• Instructions to follow: Please set down exactly the lines of the listing below from the line containing "4. Contents of the kit, stability and storage" through the line containing "The components of", both lines included, leaving out all other lines.

• Exercise input:
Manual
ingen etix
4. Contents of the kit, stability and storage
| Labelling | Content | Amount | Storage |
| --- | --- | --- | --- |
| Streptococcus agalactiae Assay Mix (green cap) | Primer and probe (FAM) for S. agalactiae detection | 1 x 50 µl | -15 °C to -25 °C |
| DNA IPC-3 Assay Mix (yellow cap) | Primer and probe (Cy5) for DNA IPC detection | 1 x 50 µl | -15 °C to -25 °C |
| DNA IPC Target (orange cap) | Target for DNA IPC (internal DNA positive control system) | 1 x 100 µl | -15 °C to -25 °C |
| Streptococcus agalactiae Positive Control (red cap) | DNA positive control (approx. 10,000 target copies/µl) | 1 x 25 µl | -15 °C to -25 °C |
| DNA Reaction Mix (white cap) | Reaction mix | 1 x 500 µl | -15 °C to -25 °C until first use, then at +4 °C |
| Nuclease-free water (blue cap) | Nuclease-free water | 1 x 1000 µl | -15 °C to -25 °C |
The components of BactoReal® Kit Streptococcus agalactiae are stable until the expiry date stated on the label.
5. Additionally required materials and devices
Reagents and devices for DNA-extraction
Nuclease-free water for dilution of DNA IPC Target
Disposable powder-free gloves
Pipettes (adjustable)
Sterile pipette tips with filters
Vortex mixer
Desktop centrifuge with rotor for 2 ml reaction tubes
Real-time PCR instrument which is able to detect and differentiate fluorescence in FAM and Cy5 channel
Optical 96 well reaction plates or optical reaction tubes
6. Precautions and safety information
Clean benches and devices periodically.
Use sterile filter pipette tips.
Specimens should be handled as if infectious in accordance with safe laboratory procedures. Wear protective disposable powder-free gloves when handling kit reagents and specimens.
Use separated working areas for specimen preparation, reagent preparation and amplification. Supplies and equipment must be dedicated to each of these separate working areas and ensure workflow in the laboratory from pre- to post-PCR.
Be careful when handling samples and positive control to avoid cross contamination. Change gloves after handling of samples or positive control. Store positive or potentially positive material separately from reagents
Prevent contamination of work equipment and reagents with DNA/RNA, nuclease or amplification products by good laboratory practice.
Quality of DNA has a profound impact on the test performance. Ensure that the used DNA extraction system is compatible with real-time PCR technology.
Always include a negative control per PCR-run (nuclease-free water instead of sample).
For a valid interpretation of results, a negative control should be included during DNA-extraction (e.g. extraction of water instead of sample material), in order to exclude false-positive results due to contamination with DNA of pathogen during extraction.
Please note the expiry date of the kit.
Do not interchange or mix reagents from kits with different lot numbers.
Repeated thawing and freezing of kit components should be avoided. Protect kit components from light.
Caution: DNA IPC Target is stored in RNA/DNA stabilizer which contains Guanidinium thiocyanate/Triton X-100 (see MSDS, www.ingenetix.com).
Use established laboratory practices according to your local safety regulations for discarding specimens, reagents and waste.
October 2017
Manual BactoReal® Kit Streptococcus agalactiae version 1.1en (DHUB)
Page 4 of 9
==
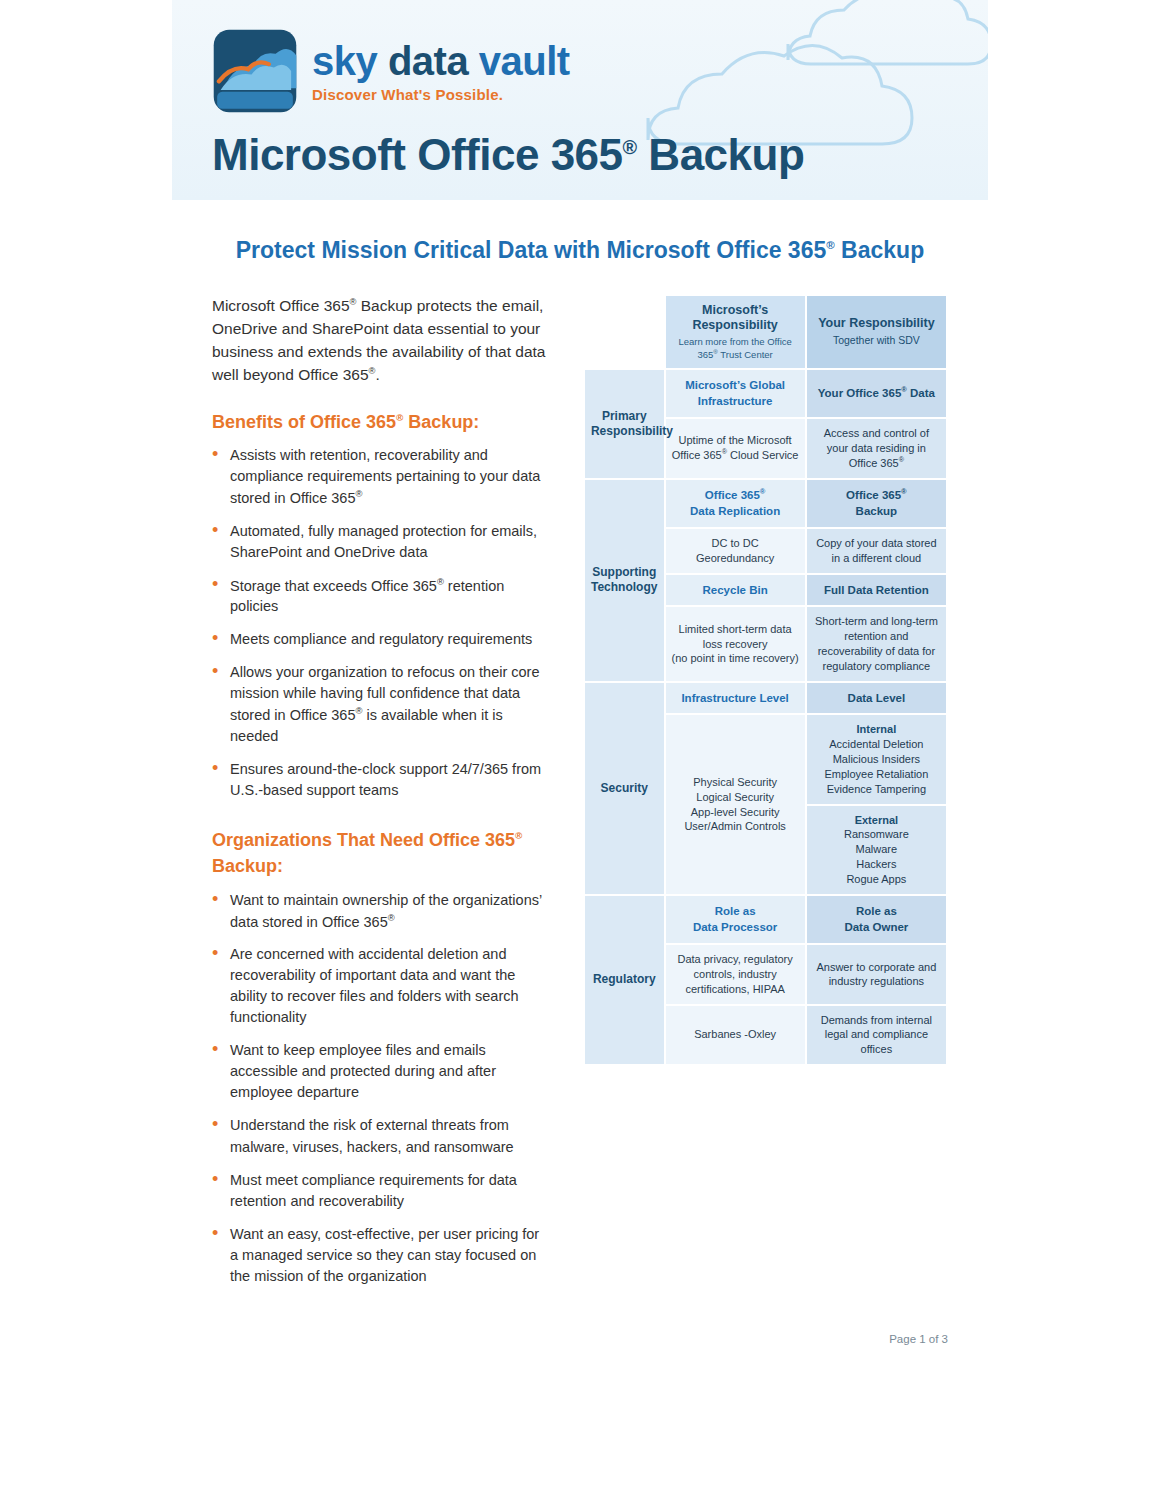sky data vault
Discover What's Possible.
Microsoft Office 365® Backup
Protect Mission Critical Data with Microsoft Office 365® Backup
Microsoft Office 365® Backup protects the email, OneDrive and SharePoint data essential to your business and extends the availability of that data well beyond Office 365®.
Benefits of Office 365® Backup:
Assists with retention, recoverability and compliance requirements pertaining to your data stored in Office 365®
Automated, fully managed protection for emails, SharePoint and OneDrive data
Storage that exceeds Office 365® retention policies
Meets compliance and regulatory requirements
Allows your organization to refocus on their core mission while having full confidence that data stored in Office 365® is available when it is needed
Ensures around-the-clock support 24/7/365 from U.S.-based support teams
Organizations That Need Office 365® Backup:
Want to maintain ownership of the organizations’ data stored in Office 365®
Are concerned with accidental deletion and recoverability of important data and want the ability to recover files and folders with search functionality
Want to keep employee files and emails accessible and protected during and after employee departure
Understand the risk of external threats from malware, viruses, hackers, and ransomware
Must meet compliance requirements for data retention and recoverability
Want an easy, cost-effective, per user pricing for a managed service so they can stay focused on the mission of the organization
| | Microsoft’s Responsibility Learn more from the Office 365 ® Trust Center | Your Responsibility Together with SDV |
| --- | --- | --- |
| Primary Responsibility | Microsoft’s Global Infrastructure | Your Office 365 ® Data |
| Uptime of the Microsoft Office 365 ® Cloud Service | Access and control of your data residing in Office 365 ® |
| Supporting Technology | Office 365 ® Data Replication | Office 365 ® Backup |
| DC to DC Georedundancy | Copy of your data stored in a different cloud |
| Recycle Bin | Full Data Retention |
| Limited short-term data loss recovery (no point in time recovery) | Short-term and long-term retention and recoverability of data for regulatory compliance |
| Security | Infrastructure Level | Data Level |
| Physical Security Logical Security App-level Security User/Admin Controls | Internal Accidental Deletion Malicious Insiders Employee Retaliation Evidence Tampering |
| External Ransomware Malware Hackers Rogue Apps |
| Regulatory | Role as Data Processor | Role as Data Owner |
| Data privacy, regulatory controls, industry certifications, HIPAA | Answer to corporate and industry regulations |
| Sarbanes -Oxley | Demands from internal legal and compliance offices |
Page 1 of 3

• Exercise response:
4. Contents of the kit, stability and storage
| Labelling | Content | Amount | Storage |
| --- | --- | --- | --- |
| Streptococcus agalactiae Assay Mix (green cap) | Primer and probe (FAM) for S. agalactiae detection | 1 x 50 µl | -15 °C to -25 °C |
| DNA IPC-3 Assay Mix (yellow cap) | Primer and probe (Cy5) for DNA IPC detection | 1 x 50 µl | -15 °C to -25 °C |
| DNA IPC Target (orange cap) | Target for DNA IPC (internal DNA positive control system) | 1 x 100 µl | -15 °C to -25 °C |
| Streptococcus agalactiae Positive Control (red cap) | DNA positive control (approx. 10,000 target copies/µl) | 1 x 25 µl | -15 °C to -25 °C |
| DNA Reaction Mix (white cap) | Reaction mix | 1 x 500 µl | -15 °C to -25 °C until first use, then at +4 °C |
| Nuclease-free water (blue cap) | Nuclease-free water | 1 x 1000 µl | -15 °C to -25 °C |
The components of BactoReal® Kit Streptococcus agalactiae are stable until the expiry date stated on the label.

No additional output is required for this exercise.